Just because I didn't like your preferred pick, doesn't mean I "can't" play with it, it just means I prefer not to. Same goes for the others. See another previous reply of mine where I sanded down some of them. I prefer picks with a standard pick shape, but aggressive point.


----------



## bjgrifter (Apr 4, 2021)

Have you tried the Dunlop JP Custom Jazz III?


----------



## TheWarAgainstTime (Apr 4, 2021)

If the size, tip, and tone of the Tortex Sharp is right for you, it may be worth trying more thicknesses and variations on that style to see if that helps with the pinch harmonics. I've used a few different thicknesses of the Tortex Sharp over the years and landed on the green .88mm ones as a good balance of tone and rigidity  

Someone else already brought it up, but you might enjoy the Jeff Loomis picks since they're based around the Sharps he used for many years.


----------



## Nicki (Apr 4, 2021)

TheWarAgainstTime said:


> If the size, tip, and tone of the Tortex Sharp is right for you, it may be worth trying more thicknesses and variations on that style to see if that helps with the pinch harmonics. I've used a few different thicknesses of the Tortex Sharp over the years and landed on the green .88mm ones as a good balance of tone and rigidity
> 
> Someone else already brought it up, but you might enjoy the Jeff Loomis picks since they're based around the Sharps he used for many years.

**DATA EXCERPT**
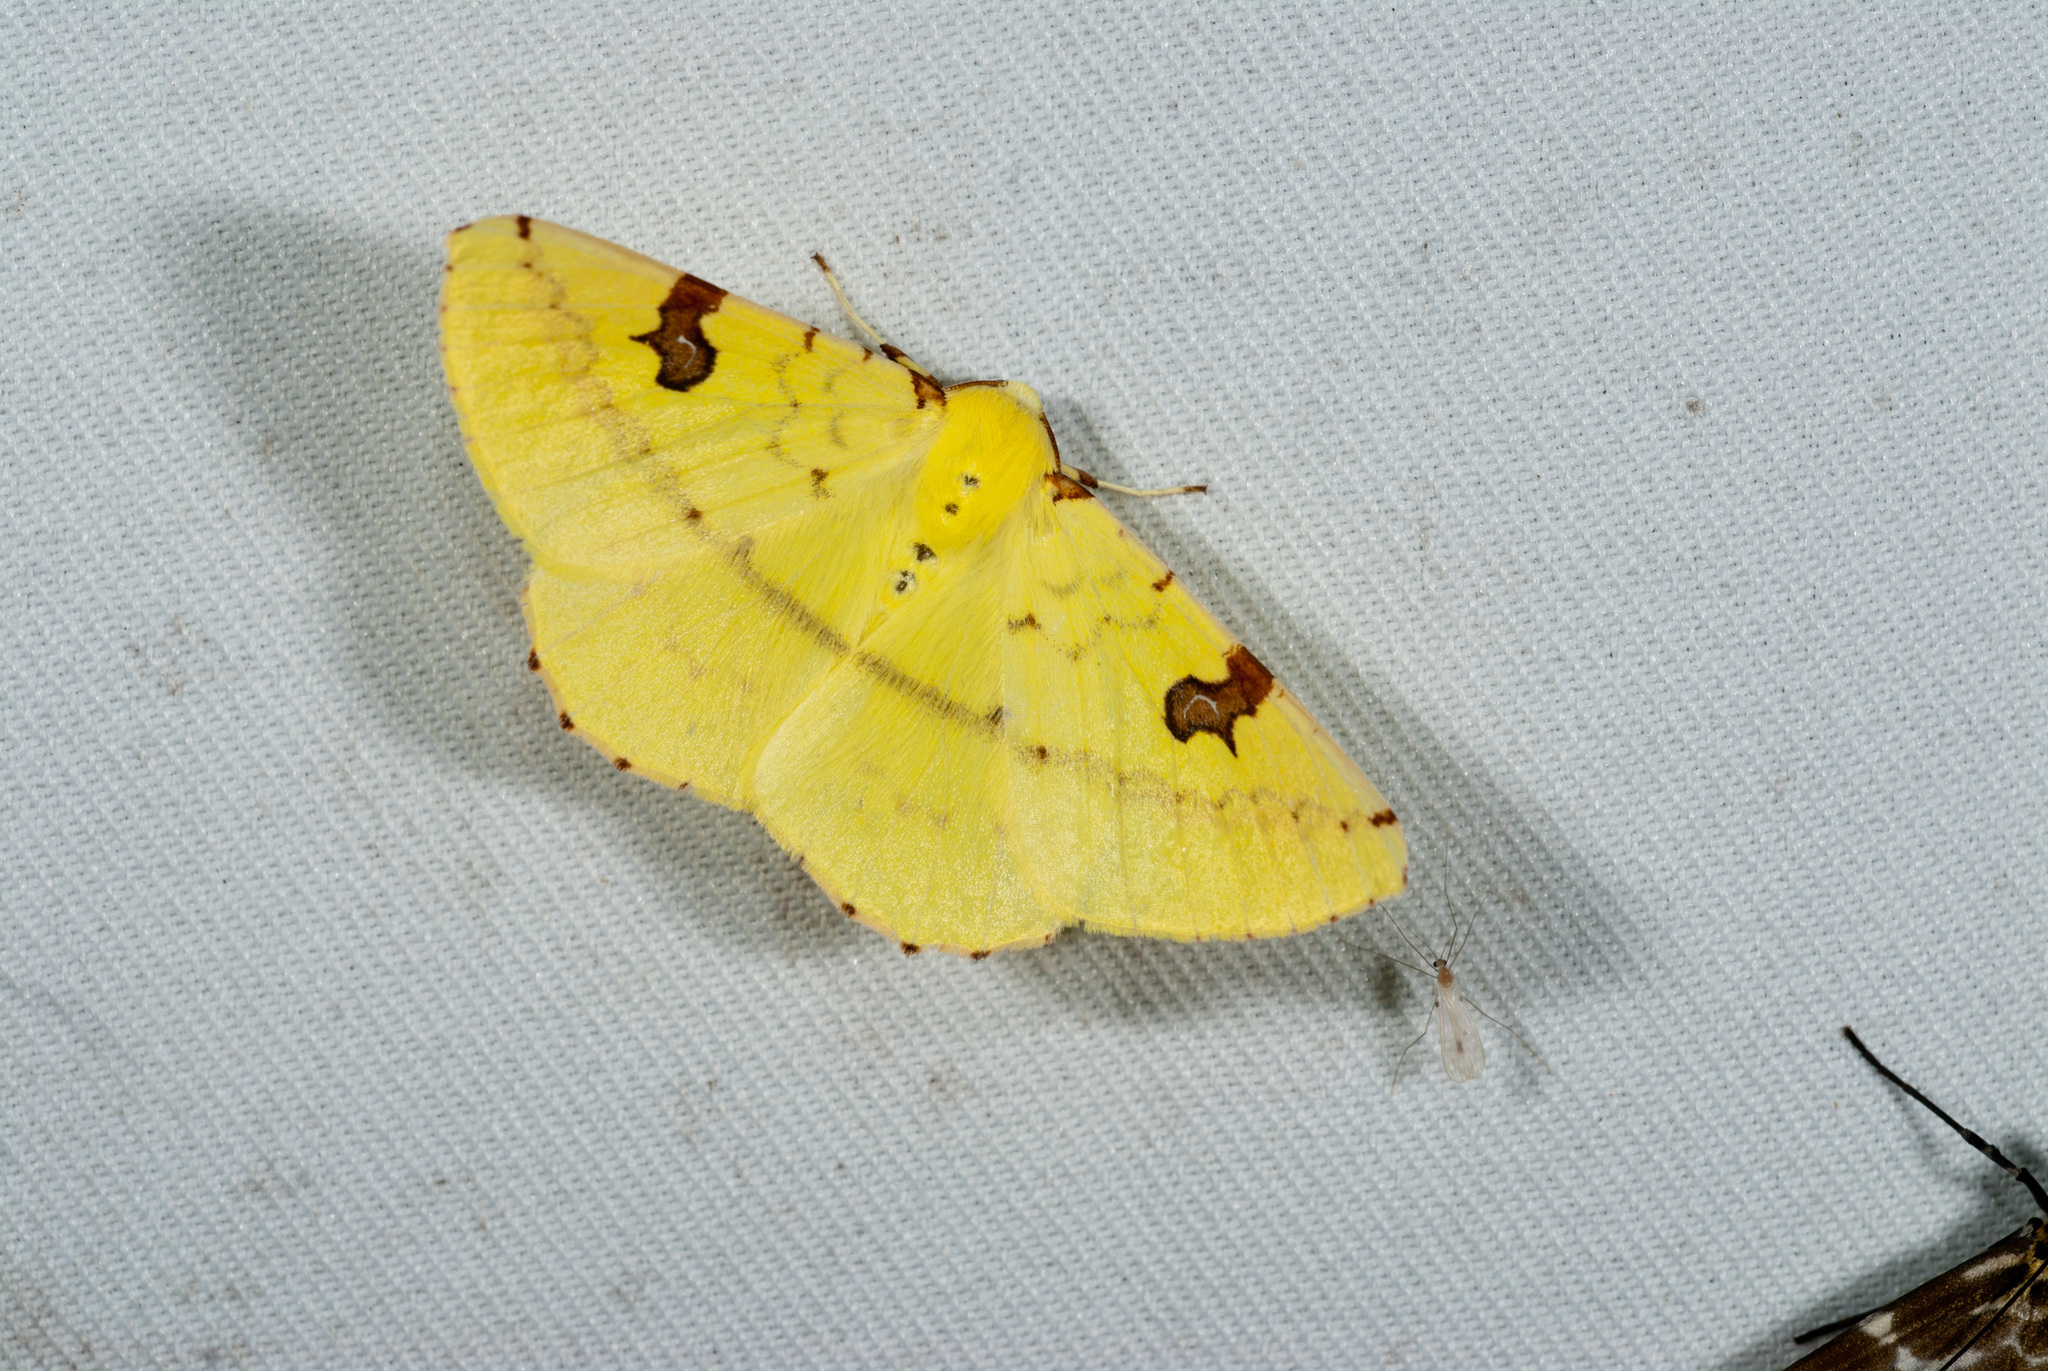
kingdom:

**THE TASKS**
a) In the guitar pick thread, which Tortex Sharp picks did TheWarAgainstTime settle on as a good balance of tone and rigidity?
b) From the guitar pick thread, copy word for word the part that opens with the words containing "Just because I" and closes with "but aggressive point.".

**THE ANSWERS**
a) The green .88mm ones.

b)
Just because I didn't like your preferred pick, doesn't mean I "can't" play with it, it just means I prefer not to. Same goes for the others. See another previous reply of mine where I sanded down some of them. I prefer picks with a standard pick shape, but aggressive point.